*SOURCE EXTRACT*.
========

Your next question comes from Terry Bivens – JP Morgan. Terry Bivens – JP Morgan: Back on the volume question if you look at Nielsen numbers granted they have limited utility but they show volume for a period roughly corresponding to the quarter roughly about down 6% indicating you’re making a good deal of that in unmeasured channels. Can you give us an idea what’s working there volume wise in those unmeasured channels?

Gary Rodkin

Chief Executive Officer

Your numbers are pretty accurate. Clearly we see a shift, the biggest up side for us is club where I would say a bit underdeveloped. We are really starting to accelerate our progress there plus we’ve got a good strong partnership with Wal-Mart. We are seeing consumers move out of traditional grocery to some degree it’s still a very important segment for us but our club and our mass business like a Target is very, very strong.

========

*WHAT IS NEEDED*. Output the earnings call excerpt word for word, starting at "Your next question" and ending at "very, very strong.".

*EXERCISE DATA*.
========

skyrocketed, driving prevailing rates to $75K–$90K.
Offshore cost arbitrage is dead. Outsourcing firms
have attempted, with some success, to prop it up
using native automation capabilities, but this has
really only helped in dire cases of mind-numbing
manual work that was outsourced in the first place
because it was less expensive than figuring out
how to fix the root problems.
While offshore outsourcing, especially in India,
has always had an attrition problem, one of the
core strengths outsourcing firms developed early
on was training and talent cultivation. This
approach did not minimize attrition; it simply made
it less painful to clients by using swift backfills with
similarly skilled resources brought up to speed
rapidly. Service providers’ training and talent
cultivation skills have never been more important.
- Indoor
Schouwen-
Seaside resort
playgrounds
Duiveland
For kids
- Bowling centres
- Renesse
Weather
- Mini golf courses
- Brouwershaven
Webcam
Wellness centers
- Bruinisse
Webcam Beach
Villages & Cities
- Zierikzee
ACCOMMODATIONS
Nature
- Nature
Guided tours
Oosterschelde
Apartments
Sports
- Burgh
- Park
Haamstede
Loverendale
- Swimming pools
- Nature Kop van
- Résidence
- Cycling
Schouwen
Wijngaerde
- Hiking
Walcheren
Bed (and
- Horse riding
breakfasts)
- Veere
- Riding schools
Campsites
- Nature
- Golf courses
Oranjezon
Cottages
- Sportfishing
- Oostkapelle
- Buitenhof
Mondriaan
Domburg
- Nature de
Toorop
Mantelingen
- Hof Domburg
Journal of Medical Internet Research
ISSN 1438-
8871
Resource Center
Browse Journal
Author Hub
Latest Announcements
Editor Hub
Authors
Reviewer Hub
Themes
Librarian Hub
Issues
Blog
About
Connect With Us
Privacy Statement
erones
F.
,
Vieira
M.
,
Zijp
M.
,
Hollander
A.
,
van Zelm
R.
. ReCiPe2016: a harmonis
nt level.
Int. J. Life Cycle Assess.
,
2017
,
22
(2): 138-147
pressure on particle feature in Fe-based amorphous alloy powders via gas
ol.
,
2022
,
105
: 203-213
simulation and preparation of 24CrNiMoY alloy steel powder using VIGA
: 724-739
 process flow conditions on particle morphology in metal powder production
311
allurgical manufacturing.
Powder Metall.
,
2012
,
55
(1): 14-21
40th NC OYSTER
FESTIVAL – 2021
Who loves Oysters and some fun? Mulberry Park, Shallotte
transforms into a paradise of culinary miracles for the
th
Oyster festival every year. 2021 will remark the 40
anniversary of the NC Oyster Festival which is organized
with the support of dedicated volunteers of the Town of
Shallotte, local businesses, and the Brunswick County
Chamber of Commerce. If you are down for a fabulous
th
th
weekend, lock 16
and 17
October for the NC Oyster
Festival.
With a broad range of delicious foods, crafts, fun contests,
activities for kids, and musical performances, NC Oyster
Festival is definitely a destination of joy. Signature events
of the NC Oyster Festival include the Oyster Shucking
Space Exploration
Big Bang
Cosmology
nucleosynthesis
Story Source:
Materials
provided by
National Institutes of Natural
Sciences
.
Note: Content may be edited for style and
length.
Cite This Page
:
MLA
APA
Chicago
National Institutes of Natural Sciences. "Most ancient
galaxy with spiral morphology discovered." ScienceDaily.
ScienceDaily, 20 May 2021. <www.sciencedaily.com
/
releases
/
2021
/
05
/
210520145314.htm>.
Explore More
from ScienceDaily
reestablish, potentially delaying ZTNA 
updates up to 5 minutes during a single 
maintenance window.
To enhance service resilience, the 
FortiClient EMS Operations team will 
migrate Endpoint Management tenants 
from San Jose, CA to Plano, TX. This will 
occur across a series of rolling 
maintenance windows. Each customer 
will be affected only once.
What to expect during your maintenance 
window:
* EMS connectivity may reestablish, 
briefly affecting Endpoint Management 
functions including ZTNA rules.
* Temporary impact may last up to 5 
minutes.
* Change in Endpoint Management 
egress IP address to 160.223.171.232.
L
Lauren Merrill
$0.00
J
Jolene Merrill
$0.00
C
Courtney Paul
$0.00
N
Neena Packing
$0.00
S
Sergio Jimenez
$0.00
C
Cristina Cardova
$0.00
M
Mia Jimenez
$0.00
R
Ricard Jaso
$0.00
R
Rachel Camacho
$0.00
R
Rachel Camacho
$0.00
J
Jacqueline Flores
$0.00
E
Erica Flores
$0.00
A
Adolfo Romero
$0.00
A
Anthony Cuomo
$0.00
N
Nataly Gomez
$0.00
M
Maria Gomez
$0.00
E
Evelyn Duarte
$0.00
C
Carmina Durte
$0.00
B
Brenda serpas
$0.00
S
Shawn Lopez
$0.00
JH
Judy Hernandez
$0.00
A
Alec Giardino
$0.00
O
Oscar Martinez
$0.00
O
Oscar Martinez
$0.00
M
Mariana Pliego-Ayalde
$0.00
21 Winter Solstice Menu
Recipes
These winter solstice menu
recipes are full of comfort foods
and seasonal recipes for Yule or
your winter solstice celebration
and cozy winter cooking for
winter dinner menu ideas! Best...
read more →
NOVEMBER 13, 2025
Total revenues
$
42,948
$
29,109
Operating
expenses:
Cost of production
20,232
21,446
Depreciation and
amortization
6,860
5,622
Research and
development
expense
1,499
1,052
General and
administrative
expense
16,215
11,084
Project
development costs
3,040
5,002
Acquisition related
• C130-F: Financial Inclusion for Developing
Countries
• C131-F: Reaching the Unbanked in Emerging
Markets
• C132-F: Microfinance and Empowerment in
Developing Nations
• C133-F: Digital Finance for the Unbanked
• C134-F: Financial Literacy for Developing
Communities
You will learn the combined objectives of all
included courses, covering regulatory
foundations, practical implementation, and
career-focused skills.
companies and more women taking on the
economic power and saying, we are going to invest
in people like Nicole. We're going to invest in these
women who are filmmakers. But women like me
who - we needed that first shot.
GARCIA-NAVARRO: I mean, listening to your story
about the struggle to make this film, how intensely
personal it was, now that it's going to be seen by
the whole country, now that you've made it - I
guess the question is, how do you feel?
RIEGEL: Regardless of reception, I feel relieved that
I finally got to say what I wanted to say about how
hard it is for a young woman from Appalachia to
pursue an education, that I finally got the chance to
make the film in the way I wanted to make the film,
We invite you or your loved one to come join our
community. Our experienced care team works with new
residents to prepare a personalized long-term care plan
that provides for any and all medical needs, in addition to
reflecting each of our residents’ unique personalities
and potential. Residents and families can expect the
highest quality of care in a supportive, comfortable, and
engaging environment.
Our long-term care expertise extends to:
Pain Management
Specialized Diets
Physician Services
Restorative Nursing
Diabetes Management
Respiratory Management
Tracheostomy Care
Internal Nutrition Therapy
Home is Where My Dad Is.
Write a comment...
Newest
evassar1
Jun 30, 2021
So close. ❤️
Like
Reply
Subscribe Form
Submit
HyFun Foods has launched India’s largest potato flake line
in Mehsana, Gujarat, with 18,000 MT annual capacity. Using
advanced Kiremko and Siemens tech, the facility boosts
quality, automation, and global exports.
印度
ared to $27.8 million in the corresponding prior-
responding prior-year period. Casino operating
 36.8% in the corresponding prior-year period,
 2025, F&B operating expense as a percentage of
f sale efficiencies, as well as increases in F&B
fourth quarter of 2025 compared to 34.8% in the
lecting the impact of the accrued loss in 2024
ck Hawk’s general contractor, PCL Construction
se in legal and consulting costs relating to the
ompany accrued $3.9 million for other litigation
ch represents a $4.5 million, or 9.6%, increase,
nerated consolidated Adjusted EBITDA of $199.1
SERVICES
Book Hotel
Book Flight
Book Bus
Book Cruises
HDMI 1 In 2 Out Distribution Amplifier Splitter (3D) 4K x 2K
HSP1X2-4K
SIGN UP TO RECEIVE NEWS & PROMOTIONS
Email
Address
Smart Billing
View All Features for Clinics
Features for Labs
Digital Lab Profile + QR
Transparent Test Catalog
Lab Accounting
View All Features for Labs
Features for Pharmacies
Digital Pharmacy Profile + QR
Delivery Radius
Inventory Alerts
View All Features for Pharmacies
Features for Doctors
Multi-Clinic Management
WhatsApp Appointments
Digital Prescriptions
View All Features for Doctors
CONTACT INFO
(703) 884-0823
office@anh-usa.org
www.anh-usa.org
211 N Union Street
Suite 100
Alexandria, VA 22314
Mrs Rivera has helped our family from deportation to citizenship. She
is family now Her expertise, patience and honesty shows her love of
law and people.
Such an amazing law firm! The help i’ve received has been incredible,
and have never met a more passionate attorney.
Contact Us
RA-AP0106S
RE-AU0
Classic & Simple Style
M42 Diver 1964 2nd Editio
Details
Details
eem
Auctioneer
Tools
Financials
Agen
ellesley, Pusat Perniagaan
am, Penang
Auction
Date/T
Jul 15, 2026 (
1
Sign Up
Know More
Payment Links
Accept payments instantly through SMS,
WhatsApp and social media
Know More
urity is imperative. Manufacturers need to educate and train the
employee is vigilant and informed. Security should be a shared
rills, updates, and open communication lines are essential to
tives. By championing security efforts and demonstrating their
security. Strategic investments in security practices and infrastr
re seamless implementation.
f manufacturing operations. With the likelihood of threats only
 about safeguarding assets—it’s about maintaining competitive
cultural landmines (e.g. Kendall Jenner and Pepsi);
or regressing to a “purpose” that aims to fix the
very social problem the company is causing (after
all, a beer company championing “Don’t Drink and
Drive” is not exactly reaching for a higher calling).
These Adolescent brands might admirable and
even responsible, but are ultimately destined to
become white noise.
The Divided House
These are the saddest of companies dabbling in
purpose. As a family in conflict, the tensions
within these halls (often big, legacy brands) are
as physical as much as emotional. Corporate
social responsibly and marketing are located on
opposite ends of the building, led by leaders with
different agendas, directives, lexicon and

========

*WRITTEN REPLY*.
Your next question comes from Terry Bivens – JP Morgan. Terry Bivens – JP Morgan: Back on the volume question if you look at Nielsen numbers granted they have limited utility but they show volume for a period roughly corresponding to the quarter roughly about down 6% indicating you’re making a good deal of that in unmeasured channels. Can you give us an idea what’s working there volume wise in those unmeasured channels?

Gary Rodkin

Chief Executive Officer

Your numbers are pretty accurate. Clearly we see a shift, the biggest up side for us is club where I would say a bit underdeveloped. We are really starting to accelerate our progress there plus we’ve got a good strong partnership with Wal-Mart. We are seeing consumers move out of traditional grocery to some degree it’s still a very important segment for us but our club and our mass business like a Target is very, very strong.